Kipp Freeman is deaf and has just started pre-primary without anyone in the classroom to translate for him. His parents have been forced to take time out of their jobs to make sure their son doesn’t fall behind.
Kipp Freeman is deaf and has just started pre-primary without anyone in the classroom to translate for him. His parents have been forced to take time out of their jobs to make sure their son doesn’t fall behind.
Four-year-old Kipp Freeman has just started pre-primary in Esperance. He joins thousands of other children across Western Australia – but his learning needs are different.
He is deaf, and needs someone who can speak Auslan to translate what is being said by his classmates and teachers.
But although Kipp has been given full-time funding for an education assistant in the classroom who can translate for him, after a drawn-out fight to get it, no one has taken on the job.
Kipp started school on Wednesday last week without the proper support, despite the role of his assistant being advertised for months.
His mother, Sarah Brophy, and her partner Damian are instead the ones who have been filling in, taking time off work to stand in front of the classroom so Kipp can learn.
“We’re both shift workers. Damian’s a paramedic and I’m an emergency nurse, and I’ve had to cancel my shifts so that I can be at school to interpret,” she said.
“It puts a huge strain on the family and our financial situation.”
She said part of the problem was being in a regional area.
“It may force our hands that we have to sell our house, uproot our lives and move somewhere we don’t particularly want to be to for our son to get an education,” Brophy said.
“We’re going to have to do the maths on whether we can stay for this year or whether we need to move midway through the year so that we can both get back to work and support our family.”
She said the alternative would be finding a place for Kipp at a deaf education centre in Perth, with the shortages in those who can speak Auslan extending into the metropolitan area too.
“I don’t really think that’s right either, that disabled children are forced to learn in separate centres. Their families should have the same choice as anyone else,” Brophy said.
“There’s a huge demand for interpreters, especially in child care and education, so we have an entire generation of deaf children who are missing out on having equal access to education as their hearing peers.”
The fight to get full-time funding in the first place was tough, with the Department of Education initially only offering an education assistant to Kipp three days per week.
Brophy went to the local school first in an attempt to change that decision, with staff saying their hands were tied, then tried the department’s regional operations manager in Esperance.
They told her the funding had been decided and she would have to wait until Kipp started year 1.
“I find it difficult to have conversations about money, when really it’s about my son having equal access to the curriculum.”
Sarah Brophy
Believing that to be unacceptable, Brophy pushed for the case to be taken further.
It ended up in the hands of the department’s director general’s office, which overruled the initial decision.
“I should not have had to have those conversations at such a high level as the parent of the child,” Brophy said.
“That’s a really poor process.
“There are so many kids out there who are getting poor resources, poor funding, and their parents feel they have to accept it.

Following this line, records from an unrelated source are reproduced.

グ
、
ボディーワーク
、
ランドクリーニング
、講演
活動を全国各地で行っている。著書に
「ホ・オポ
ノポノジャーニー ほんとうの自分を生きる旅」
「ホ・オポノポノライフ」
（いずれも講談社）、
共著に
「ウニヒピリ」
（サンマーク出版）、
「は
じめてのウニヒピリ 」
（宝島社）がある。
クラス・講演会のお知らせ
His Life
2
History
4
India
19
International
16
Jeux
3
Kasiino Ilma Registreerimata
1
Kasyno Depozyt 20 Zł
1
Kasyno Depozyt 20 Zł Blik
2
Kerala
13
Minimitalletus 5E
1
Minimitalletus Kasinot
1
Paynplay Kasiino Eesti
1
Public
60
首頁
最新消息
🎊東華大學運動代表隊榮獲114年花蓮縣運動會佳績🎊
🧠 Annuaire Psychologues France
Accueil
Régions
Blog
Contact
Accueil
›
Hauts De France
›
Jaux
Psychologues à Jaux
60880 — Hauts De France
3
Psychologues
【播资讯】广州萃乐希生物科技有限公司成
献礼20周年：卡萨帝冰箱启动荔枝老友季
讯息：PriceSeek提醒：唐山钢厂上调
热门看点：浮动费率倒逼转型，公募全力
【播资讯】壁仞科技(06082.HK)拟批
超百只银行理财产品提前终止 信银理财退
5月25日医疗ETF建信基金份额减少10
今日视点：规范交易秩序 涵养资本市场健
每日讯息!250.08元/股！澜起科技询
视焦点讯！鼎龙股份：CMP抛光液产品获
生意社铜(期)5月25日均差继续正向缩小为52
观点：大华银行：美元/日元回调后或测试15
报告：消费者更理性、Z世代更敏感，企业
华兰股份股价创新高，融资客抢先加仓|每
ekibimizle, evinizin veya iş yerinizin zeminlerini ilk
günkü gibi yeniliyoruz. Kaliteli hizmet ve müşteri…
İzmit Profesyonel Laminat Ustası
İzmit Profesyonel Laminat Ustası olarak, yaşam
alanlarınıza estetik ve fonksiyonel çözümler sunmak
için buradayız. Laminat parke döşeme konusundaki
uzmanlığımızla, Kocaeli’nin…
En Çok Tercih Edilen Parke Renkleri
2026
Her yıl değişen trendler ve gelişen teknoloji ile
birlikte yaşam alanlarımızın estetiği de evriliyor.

“I find it really difficult to have these conversations with the Education Department about money, when really the conversation is about my son having equal access to the curriculum.”
Department of Education statewide services executive director Martin Clery said they did not keep central records regarding the number of interpreters required by individual schools.
He said staffing decisions, which included finding an interpreter, were made at the local level.
“Options available to schools having difficulty contracting interpreting services though these channels include contracting a qualified freelance Auslan interpreter, and requesting video conference interpreting services from the service provider,” he said.
Brophy said she still hoped to find someone for the role Kipp needed.
“He’s told me that he doesn’t want me in the room, and I don’t want that either. I want him to develop that social confidence and that independence,” she said.
“They’re also setting up foundations for Kipp’s next decade of schooling in pre-primary. If he can’t develop those skills then next year is not looking so great, and the year after, that’s looking even worse.
“It has huge detrimental effects going forward, and your ability to play catch-up becomes harder and harder.”